Here are two examples of the content about autism that I identified for this collection:
“Diary of a Mom” author Jess is a Boston-area parent with two daughters, one neurotypical and one autistic. The blog chronicles her experiences raising both children with her husband and the special challenges presented by her younger daughter’s autism.
“Confessions of a Teenage Aspie” is a blog created by a self-described “Aspie” (person with Asperger’s) in her late teens, recently started at college. Her blog provides a front-row seat to the challenges of being a teenager with Asperger’s who is just starting to live independently.
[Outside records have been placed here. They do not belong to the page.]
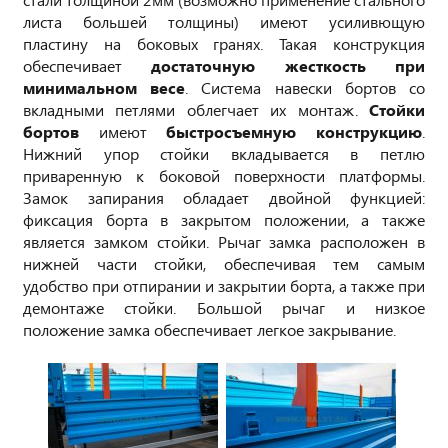
листа большей толщины) имеют усиливющую
пластину на боковых гранях. Такая конструкция
обеспечивает
достаточную жесткость при
минимальном весе
. Система навески бортов со
вкладными петлями облегчает их монтаж.
Стойки
бортов
имеют
быстросъемную конструкцию
.
Нижний упор стойки вкладывается в петлю
приваренную к боковой поверхности платформы.
Замок запирания обладает двойной функцией:
фиксация борта в закрытом положении, а также
является замком стойки. Рычаг замка расположен в
нижней части стойки, обеспечивая тем самым
удобство при отпирании и закрытии борта, а также при
демонтаже стойки. Большой рычаг и низкое
положение замка обеспечивает легкое закрывание.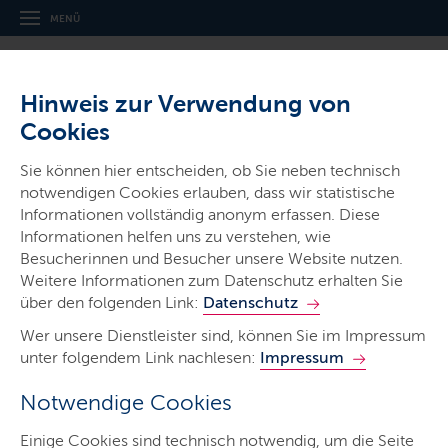
MENÜ
Hinweis zur Verwendung von
Cookies
Thema
Sie können hier entscheiden, ob Sie neben technisch
Wald
notwendigen Cookies erlauben, dass wir statistische
Informationen vollständig anonym erfassen. Diese
Informationen helfen uns zu verstehen, wie
Besucherinnen und Besucher unsere Website nutzen.
Weitere Informationen zum Datenschutz erhalten Sie
über den folgenden Link:
Datenschutz
Jagd
Wer unsere Dienstleister sind, können Sie im Impressum
unter folgendem Link nachlesen:
Impressum
LETZTE AKTUALISIERUNG: 07.11.2025
Notwendige Cookies
Inhalte dieser Seite
Einige Cookies sind technisch notwendig, um die Seite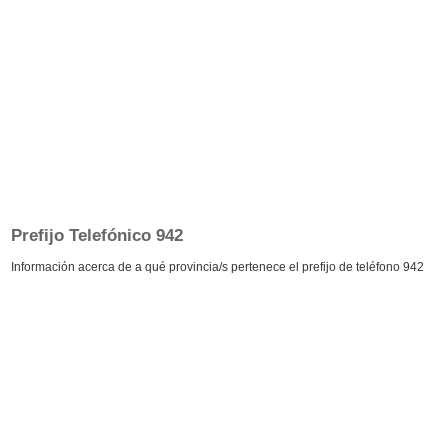
Prefijo Telefónico 942
Información acerca de a qué provincia/s pertenece el prefijo de teléfono 942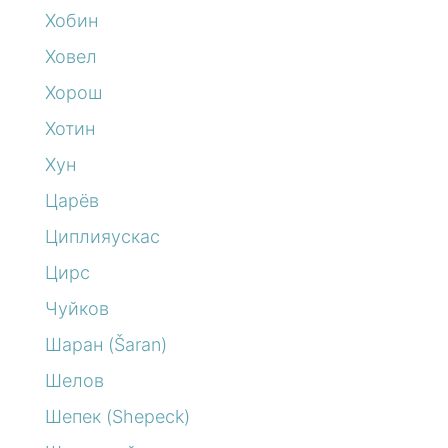
Хобин
Ховел
Хорош
Хотин
Хун
Царёв
Циплияускас
Цирс
Чуйков
Шаран (Šaran)
Шелов
Шепек (Shepeck)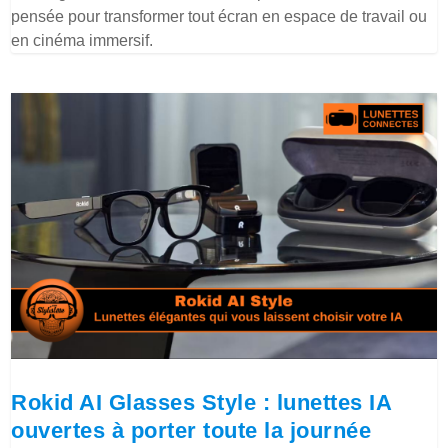
pensée pour transformer tout écran en espace de travail ou
en cinéma immersif.
Rokid AI Glasses Style : lunettes IA
ouvertes à porter toute la journée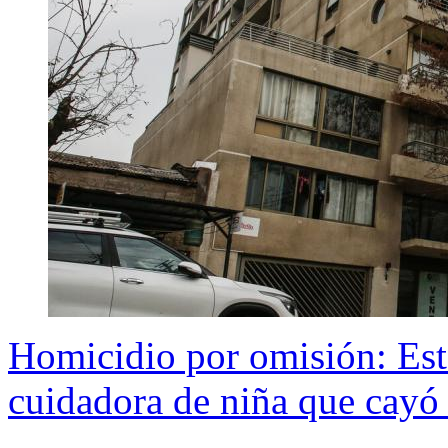
Homicidio por omisión: Est
cuidadora de niña que cayó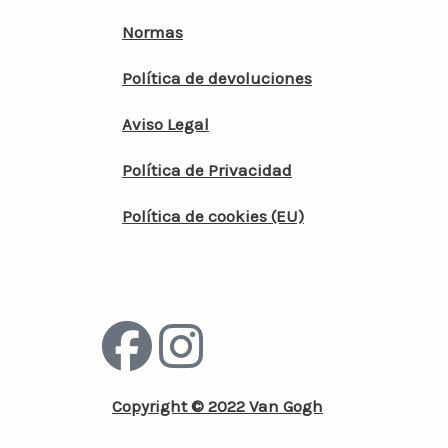
Normas
Política de devoluciones
Aviso Legal
Política de Privacidad
Política de cookies (EU)
F
I
a
n
Copyright © 2022 Van Gogh
c
s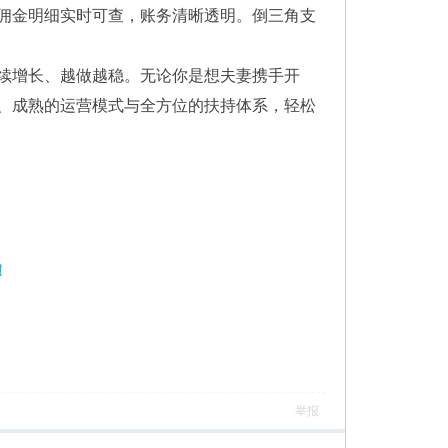
佣金明细实时可查，账务清晰透明。倒三角支
持续增长、越做越稳。无论你是想夫妻携手开
、成熟的运营模式与全方位的扶持体系，轻松
！
举报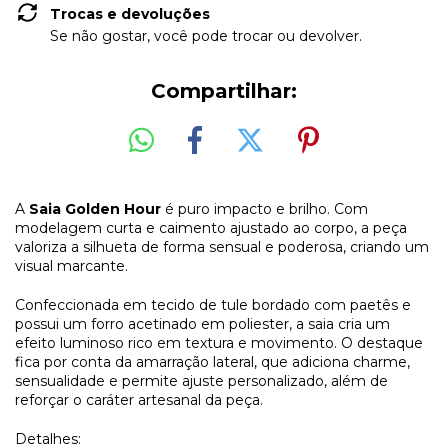
Trocas e devoluções
Se não gostar, você pode trocar ou devolver.
Compartilhar:
A
Saia Golden Hour
é puro impacto e brilho. Com
modelagem curta e caimento ajustado ao corpo, a peça
valoriza a silhueta de forma sensual e poderosa, criando um
visual marcante.
Confeccionada em tecido de tule bordado com paetês e
possui um forro acetinado em poliester, a saia cria um
efeito luminoso rico em textura e movimento. O destaque
fica por conta da amarração lateral, que adiciona charme,
sensualidade e permite ajuste personalizado, além de
reforçar o caráter artesanal da peça.
Detalhes: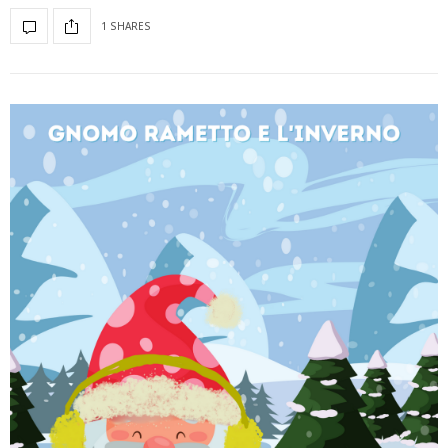
1 SHARES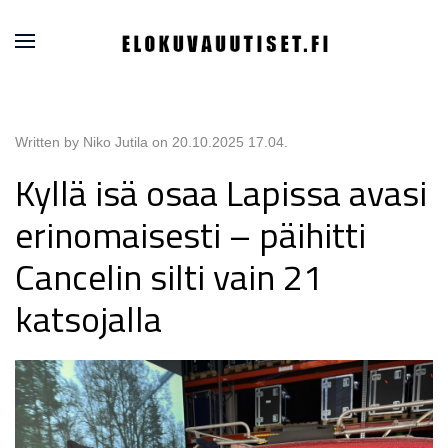
Written by Niko Jutila on
20.10.2025 17.04
.
Kyllä isä osaa Lapissa avasi
erinomaisesti – päihitti
Cancelin silti vain 21
katsojalla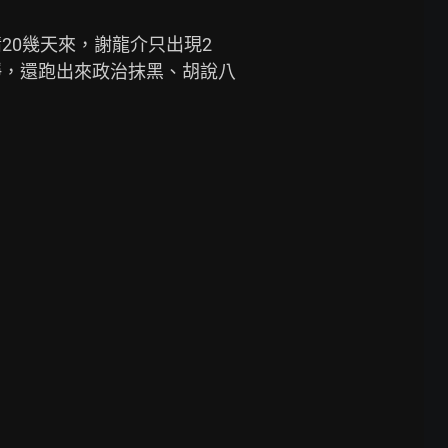
20幾天來，謝龍介只出現2
靜，還跑出來政治抹黑、胡說八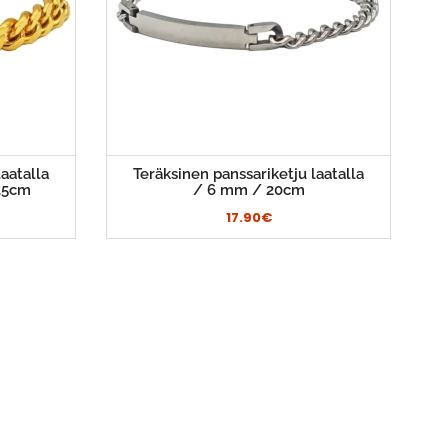
aatalla
Teräksinen panssariketju laatalla
1,5cm
/ 6 mm / 20cm
17.90€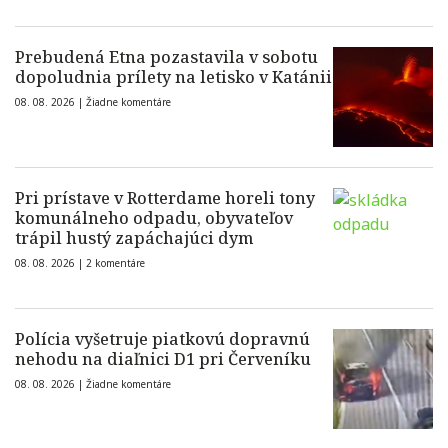
Prebudená Etna pozastavila v sobotu
dopoludnia prílety na letisko v Katánii
08. 08. 2026 |
Žiadne komentáre
Pri prístave v Rotterdame horeli tony
komunálneho odpadu, obyvateľov
trápil hustý zapáchajúci dym
08. 08. 2026 |
2 komentáre
Polícia vyšetruje piatkovú dopravnú
nehodu na diaľnici D1 pri Červeníku
08. 08. 2026 |
Žiadne komentáre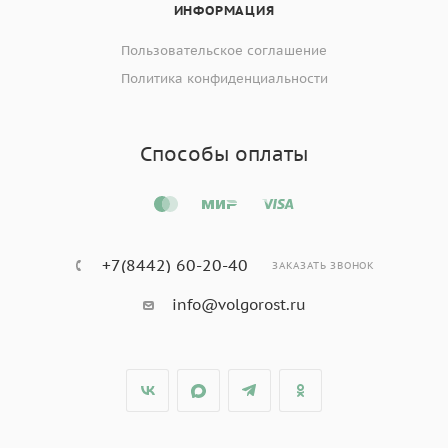
ИНФОРМАЦИЯ
Пользовательское соглашение
Политика конфиденциальности
Способы оплаты
+7(8442) 60-20-40
ЗАКАЗАТЬ ЗВОНОК
info@volgorost.ru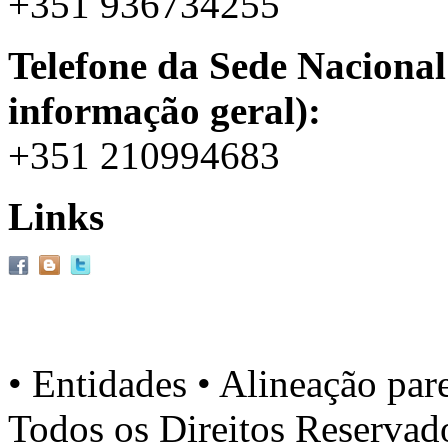
+351 936734255
Telefone da Sede Nacional
informação geral):
+351 210994683
Links
• Entidades • Alineação par
Todos os Direitos Reserva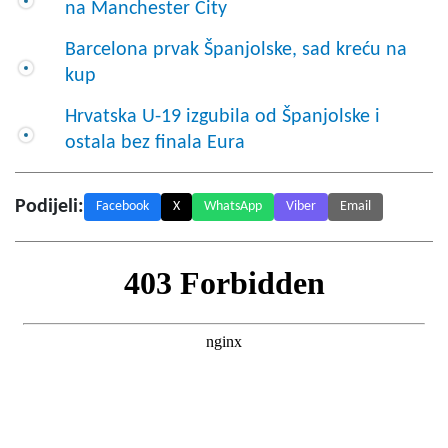
na Manchester City
Barcelona prvak Španjolske, sad kreću na
kup
Hrvatska U-19 izgubila od Španjolske i
ostala bez finala Eura
Podijeli:
Facebook
X
WhatsApp
Viber
Email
After collecting the websites and performing quality assurance on them to ensure that the copies reflect as best as possible the desired content, I began the process of describing the collection. I wanted to describe each item selected as well as provide a means of describing the collection as a whole, grouping the various perspectives and types of content together. In many ways the model of a historical manuscript collection Finding Aid made sense. So, I talked to the archivist and digital resource manager in NLM’s History of Medicine Division, we settled on a plan of action, and I got to work!
In the end, I developed three levels of description to maximize the collection’s findability: a robust Dublin Core metadata on the collection’s Archive-It page, a catalog record so the collection can be searched in the general NLM catalog, and an Encoded Archive Description (EAD) finding aid so that the collection’s full description can be found among the other NLM collections. This may seem like an extraordinary level of description, but it’s actually only one more level than other archival collections get. The extra level is the item-level metadata on the collection’s Archive-It page. The metadata I entered there simply makes it consistent with other NLM Archive-It collections, and allows users who access it directly from Archive-It to search it from the Archive-It interface.
Working at NLM has been an extraordinary experience, and one that I’ll not soon forget. As a new archivist and an almost-digital native, it is fantastic to see a library like NLM on the cutting edge of web archiving. Sometimes, convincing people that websites are important historical artifacts is a hard sell, but NLM has truly been in the vanguard of web archiving and thematic web collecting. I’m so glad to have had the opportunity to work on this collection and get it off the ground!
Maureen Harlow is a member of the inaugural 2013 cohort of residents in the National Digital Stewardship Residency program, an initiative of the Library of Congress and the Institute of Museum and Library Services, on assignment to the National Library of Medicine.